How to Normalize: Karma edition
The problem I was considering Wednesday morning was the following: if you take a word's frequency in the text you're analyzing, compare it to its frequency in a corpus (say, the Google Books from a certain point in time), multiply it by the log of this other thing and divide it by the fifth root of something else after adding in an offset in order to...the point is, once you're done with your computations, you end up with a pretty arbitrary looking number that falls somewhere on a scale from zero to who the heck knows.
So I thought, wouldn't it be nice to normalize those numbers? Some sort of normalization that would bring them in line as something meaningful, as measured against some kind of standard. My coworker suggested that the right standard might be something like "a word that occurs an average number of times in the corpus", which turned out to be 223,037 ("the", for comparison, occurs a little less than 8.7 billion times). As a number, 223,037 wasn't bad, but it's nice to get a handle of what that means, so we looked at words that appeared as close to that number of times as possible.
The first three we found, in order of closeness, were "Wien", "bombed", and "parol", none of which struck as something you'd want to name your metric after. Then we hit the fourth word, which turned out to be exactly the kind of word we wanted to express our normalization method.
That word, with 223,058 occurrences, is "normalization".
Sometimes, things just work.

YOUR OBJECTIVE - Copy out the stretch of the normalization post from "The first three" through "things just work.", word for word.

(Lines from a data collection)
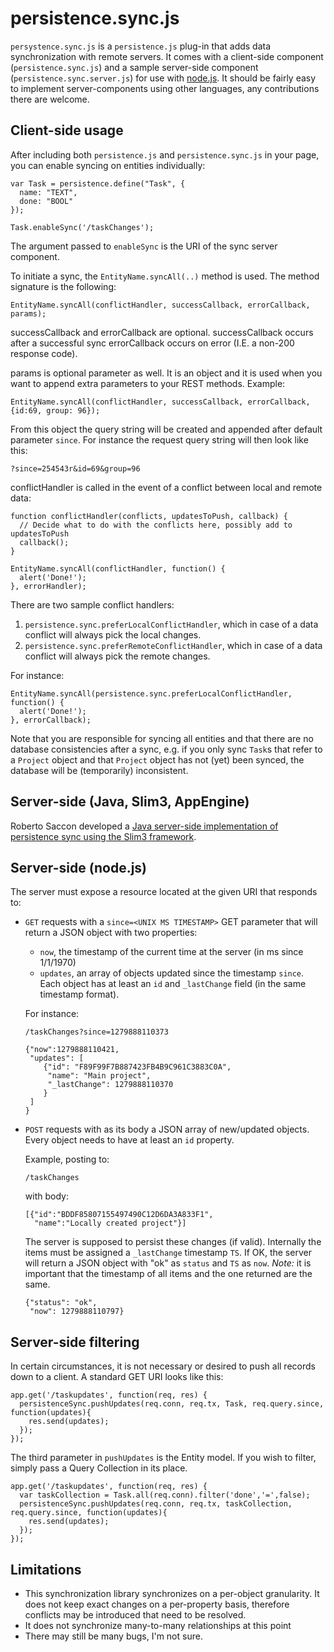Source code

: persistence.sync.js
===================

`persystence.sync.js` is a `persistence.js` plug-in that adds data
synchronization with remote servers. It comes with a client-side
component (`persistence.sync.js`) and a sample server-side component
(`persistence.sync.server.js`) for use with
[node.js](http://nodejs.org). It should be fairly easy to implement
server-components using other languages, any contributions there
are welcome.

Client-side usage
-----------------

After including both `persistence.js` and `persistence.sync.js` in
your page, you can enable syncing on entities individually:

    var Task = persistence.define("Task", {
      name: "TEXT",
      done: "BOOL"
    });

    Task.enableSync('/taskChanges');

The argument passed to `enableSync` is the URI of the sync server
component.

To initiate a sync, the `EntityName.syncAll(..)` method is used. The method signature
is the following:

    EntityName.syncAll(conflictHandler, successCallback, errorCallback, params);

successCallback and errorCallback are optional. successCallback occurs after a
successful sync errorCallback occurs on error (I.E. a non-200 response code).

params is optional parameter as well. It is an object and it is used
when you want to append extra parameters to your REST methods.
Example:

    EntityName.syncAll(conflictHandler, successCallback, errorCallback, {id:69, group: 96});
    
From this object the query string will be created and appended after default parameter `since`.
For instance the request query string will then look like this:

    ?since=254543r&id=69&group=96

conflictHandler is called in the event of a conflict between local and remote data:

    function conflictHandler(conflicts, updatesToPush, callback) {
      // Decide what to do with the conflicts here, possibly add to updatesToPush
      callback();
    }

    EntityName.syncAll(conflictHandler, function() {
      alert('Done!');
    }, errorHandler);

There are two sample conflict handlers:

1. `persistence.sync.preferLocalConflictHandler`, which in case of a
   data conflict will always pick the local changes.
2. `persistence.sync.preferRemoteConflictHandler`, which in case of a
   data conflict will always pick the remote changes.

For instance:

    EntityName.syncAll(persistence.sync.preferLocalConflictHandler, function() {
      alert('Done!');
    }, errorCallback);

Note that you are responsible for syncing all entities and that there
are no database consistencies after a sync, e.g. if you only sync `Task`s that
refer to a `Project` object and that `Project` object has not (yet) been synced,
the database will be (temporarily) inconsistent.

Server-side (Java, Slim3, AppEngine)
------------------------------------

Roberto Saccon developed a [Java server-side implementation of
persistence sync using the Slim3
framework](http://github.com/rsaccon/Slim3PersistenceSync).

Server-side (node.js)
---------------------

The server must expose a resource located at the given URI that responds to:

* `GET` requests with a `since=<UNIX MS TIMESTAMP>` GET parameter that
  will return a JSON object with two properties:
  * `now`, the timestamp of the current time at the server (in ms since 1/1/1970)
  * `updates`, an array of objects updated since the timestamp
    `since`. Each object has at least an `id` and `_lastChange` field
    (in the same timestamp format).

  For instance:
      
      /taskChanges?since=1279888110373

      {"now":1279888110421,
       "updates": [
          {"id": "F89F99F7B887423FB4B9C961C3883C0A",
           "name": "Main project",
           "_lastChange": 1279888110370
          }
       ]
      }

* `POST` requests with as its body a JSON array of new/updated
  objects. Every object needs to have at least an `id` property.

  Example, posting to:

      /taskChanges

  with body:

      [{"id":"BDDF85807155497490C12D6DA3A833F1",
        "name":"Locally created project"}]

  The server is supposed to persist these changes (if valid).
  Internally the items must be assigned a `_lastChange` timestamp
  `TS`. If OK, the server will return a JSON object with "ok" as
  `status` and `TS` as `now`. _Note:_ it is important that the
  timestamp of all items and the one returned are the same.

      {"status": "ok", 
       "now": 1279888110797}


Server-side filtering
-------------------

In certain circumstances, it is not necessary or desired to push all records down to a client. A standard GET URI looks like this:
    
    app.get('/taskupdates', function(req, res) {
      persistenceSync.pushUpdates(req.conn, req.tx, Task, req.query.since, function(updates){
        res.send(updates);
      });
    });

The third parameter in `pushUpdates` is the Entity model. If you wish to filter, simply pass a Query Collection in its place.
    
    app.get('/taskupdates', function(req, res) {
      var taskCollection = Task.all(req.conn).filter('done','=',false);
      persistenceSync.pushUpdates(req.conn, req.tx, taskCollection, req.query.since, function(updates){
        res.send(updates);
      });
    });



Limitations
-----------

* This synchronization library synchronizes on a per-object granularity. It
  does not keep exact changes on a per-property basis, therefore
  conflicts may be introduced that need to be resolved.
* It does not synchronize many-to-many relationships at this point
* There may still be many bugs, I'm not sure.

WRITTEN ANSWER -
The first three we found, in order of closeness, were "Wien", "bombed", and "parol", none of which struck as something you'd want to name your metric after. Then we hit the fourth word, which turned out to be exactly the kind of word we wanted to express our normalization method.
That word, with 223,058 occurrences, is "normalization".
Sometimes, things just work.